If, however, the SCC are used to (also) secure data transfers under the DPA and to protect the rights of data subjects in Switzerland, the same would be achieved even without this explicit clarification.
- From the perspective of the FDPIC, either “Swiss law or the law of a country that permits and grants rights as a third-party beneficiary” must be chosen as the applicable law. Compared to the unchanged SCC, this already does not represent an adjustment, since clause 17 of the SCC already prescribes a corresponding choice of law. The fact that clause 17 refers to an EU member state in this respect does not do any harm, since the true intention of the parties is decisive.
- Finally, the FDPIC calls for adjustments to include the protection of data of legal entities until the DPA enters into force. In many cases, this will hardly be justifiable. Foreign legal systems often contain provisions for the protection of data of legal entities, e.g., through secrecy provisions, the law of fair dealing or copyright law. The fact that, in view of this, there is no need for additional protection under data protection law is finally also confirmed by the revDSG, which is now only applicable to personal data of natural persons.

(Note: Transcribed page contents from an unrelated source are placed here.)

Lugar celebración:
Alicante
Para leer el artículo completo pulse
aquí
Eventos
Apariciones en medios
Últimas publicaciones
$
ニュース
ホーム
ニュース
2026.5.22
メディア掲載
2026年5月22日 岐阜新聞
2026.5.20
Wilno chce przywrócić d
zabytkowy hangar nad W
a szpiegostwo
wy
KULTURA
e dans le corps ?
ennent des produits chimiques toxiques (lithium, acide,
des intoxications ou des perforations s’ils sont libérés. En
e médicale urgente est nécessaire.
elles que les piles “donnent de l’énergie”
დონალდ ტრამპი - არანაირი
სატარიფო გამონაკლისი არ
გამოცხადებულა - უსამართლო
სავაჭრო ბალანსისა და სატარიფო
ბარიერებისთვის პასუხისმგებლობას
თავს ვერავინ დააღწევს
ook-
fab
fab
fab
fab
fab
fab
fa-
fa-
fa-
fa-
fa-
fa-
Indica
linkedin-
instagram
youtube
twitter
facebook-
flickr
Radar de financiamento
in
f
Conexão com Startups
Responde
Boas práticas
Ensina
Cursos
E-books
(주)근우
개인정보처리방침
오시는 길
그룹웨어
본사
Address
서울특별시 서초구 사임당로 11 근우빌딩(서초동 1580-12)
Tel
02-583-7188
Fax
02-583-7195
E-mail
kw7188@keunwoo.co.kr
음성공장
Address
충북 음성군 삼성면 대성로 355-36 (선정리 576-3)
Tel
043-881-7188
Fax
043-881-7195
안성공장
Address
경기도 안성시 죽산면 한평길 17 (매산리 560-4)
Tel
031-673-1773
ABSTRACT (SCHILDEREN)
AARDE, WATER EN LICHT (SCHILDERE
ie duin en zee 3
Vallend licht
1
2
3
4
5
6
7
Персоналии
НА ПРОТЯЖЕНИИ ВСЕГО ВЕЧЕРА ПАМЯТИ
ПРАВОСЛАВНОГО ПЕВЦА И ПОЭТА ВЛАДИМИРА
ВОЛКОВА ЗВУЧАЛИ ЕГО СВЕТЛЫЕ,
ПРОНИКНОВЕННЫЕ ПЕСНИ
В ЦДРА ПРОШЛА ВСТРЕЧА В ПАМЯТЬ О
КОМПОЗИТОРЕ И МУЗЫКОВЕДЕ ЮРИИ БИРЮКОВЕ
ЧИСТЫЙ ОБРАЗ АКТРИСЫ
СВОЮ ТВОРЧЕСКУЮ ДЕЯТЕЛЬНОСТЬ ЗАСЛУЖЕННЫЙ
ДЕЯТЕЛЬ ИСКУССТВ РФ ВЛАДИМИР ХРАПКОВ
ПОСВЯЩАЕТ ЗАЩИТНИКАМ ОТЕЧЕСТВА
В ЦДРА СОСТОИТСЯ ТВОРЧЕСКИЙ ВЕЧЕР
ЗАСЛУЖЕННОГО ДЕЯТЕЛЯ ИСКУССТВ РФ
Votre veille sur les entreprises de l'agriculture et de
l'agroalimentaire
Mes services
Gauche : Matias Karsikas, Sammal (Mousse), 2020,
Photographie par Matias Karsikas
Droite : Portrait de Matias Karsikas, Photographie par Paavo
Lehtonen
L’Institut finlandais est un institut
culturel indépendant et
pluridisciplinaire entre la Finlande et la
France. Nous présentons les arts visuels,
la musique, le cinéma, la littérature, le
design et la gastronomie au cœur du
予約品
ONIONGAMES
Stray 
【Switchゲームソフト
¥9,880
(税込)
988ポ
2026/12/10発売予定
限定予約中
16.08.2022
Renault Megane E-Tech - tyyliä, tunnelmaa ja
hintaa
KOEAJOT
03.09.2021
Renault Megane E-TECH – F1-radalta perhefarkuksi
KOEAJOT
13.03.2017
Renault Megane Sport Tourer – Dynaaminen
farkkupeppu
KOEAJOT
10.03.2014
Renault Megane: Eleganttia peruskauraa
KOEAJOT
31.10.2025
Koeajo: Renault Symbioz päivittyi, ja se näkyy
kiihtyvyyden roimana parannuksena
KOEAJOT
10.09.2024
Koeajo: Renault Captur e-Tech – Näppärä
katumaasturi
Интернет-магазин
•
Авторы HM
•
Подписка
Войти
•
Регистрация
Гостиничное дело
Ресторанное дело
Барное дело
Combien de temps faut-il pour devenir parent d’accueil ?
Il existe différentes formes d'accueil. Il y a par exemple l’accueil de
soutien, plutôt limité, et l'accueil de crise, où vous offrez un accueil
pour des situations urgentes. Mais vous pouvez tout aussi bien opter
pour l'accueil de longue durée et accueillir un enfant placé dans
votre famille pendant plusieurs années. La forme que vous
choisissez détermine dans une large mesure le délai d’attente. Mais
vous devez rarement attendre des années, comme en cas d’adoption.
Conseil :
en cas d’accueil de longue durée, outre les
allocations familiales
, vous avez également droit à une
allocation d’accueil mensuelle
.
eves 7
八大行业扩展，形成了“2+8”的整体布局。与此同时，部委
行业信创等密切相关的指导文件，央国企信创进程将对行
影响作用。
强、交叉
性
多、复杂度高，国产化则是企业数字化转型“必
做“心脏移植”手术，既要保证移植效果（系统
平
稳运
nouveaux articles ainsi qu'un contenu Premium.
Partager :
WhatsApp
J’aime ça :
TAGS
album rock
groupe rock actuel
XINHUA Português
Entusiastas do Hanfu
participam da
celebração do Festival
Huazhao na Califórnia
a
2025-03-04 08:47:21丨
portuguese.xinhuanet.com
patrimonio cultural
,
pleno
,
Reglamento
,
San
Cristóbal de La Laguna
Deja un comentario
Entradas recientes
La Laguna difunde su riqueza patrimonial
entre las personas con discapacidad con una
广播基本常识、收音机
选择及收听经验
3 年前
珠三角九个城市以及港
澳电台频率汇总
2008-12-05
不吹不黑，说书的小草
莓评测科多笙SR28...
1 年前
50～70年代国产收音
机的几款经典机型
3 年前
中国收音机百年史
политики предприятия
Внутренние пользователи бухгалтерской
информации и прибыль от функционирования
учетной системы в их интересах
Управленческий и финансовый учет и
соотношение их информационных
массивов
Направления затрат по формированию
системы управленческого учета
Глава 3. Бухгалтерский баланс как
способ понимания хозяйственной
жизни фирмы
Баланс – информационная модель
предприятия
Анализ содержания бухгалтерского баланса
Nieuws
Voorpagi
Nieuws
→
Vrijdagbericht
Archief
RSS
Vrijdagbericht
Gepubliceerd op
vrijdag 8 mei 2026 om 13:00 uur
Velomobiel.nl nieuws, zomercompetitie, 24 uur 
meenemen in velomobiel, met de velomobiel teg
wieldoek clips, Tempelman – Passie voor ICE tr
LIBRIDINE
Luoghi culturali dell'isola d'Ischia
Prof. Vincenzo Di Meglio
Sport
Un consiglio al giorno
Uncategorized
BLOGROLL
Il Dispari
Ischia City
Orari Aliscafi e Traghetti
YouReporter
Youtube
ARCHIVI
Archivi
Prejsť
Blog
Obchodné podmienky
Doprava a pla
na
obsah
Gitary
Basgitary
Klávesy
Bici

Although the adaptations proposed by the FDPIC are not legally mandatory, it is nevertheless advisable to follow them for transfers out of Switzerland for other reasons. The FDPIC has recognized the SCCs only subject to the adjustments it has proposed. If the SCC are concluded in unchanged form, they must therefore be submitted to the FDPIC before they are used – under both the DPA and the revDSG. The intentional violation of this obligation is subject to a fine (Art. 34 para. 2 lit. a FADP, Art. 61 lit. a revDSG).
In the constellations of onward transfers described above, it does not appear necessary to require a “Swiss Finish” from (sub)contract processors or to pass it on in the contractual chain. Thus, the FDPIC refers in its working paper of August 27, 2021 correctly points out that the SCC refer to “data transfers from Switzerland to a third country pursuant to Art. 6 (2) (a) FADP” without referring to any onward transfers. Art. 6 para. 2 lit. a FADP only covers direct transfers from Switzerland to an unsafe third country. If, as in the constellations described above, personal data is first transferred to a secure country and then from there to an insecure country, the FADP only applies to the first transfer. This first transfer is permissible under Art. 6(1) DPA, since the protection in the destination country is recognized as adequate (indisputably at least insofar as the personal data of natural persons are concerned). The exporter may therefore rely (within the framework of his previously described obligations) on the fact that the law in the country of destination also provides for the necessary measures for further export to unsafe third countries. Even under the new SCC, this cannot go so far as to require identical protection, as otherwise the practical benefits of adequacy decisions would again be undermined. If order processors in the constellations outlined above use the SCC without “Swiss Finish”, this therefore does not prevent the transfer from being permissible from our perspective.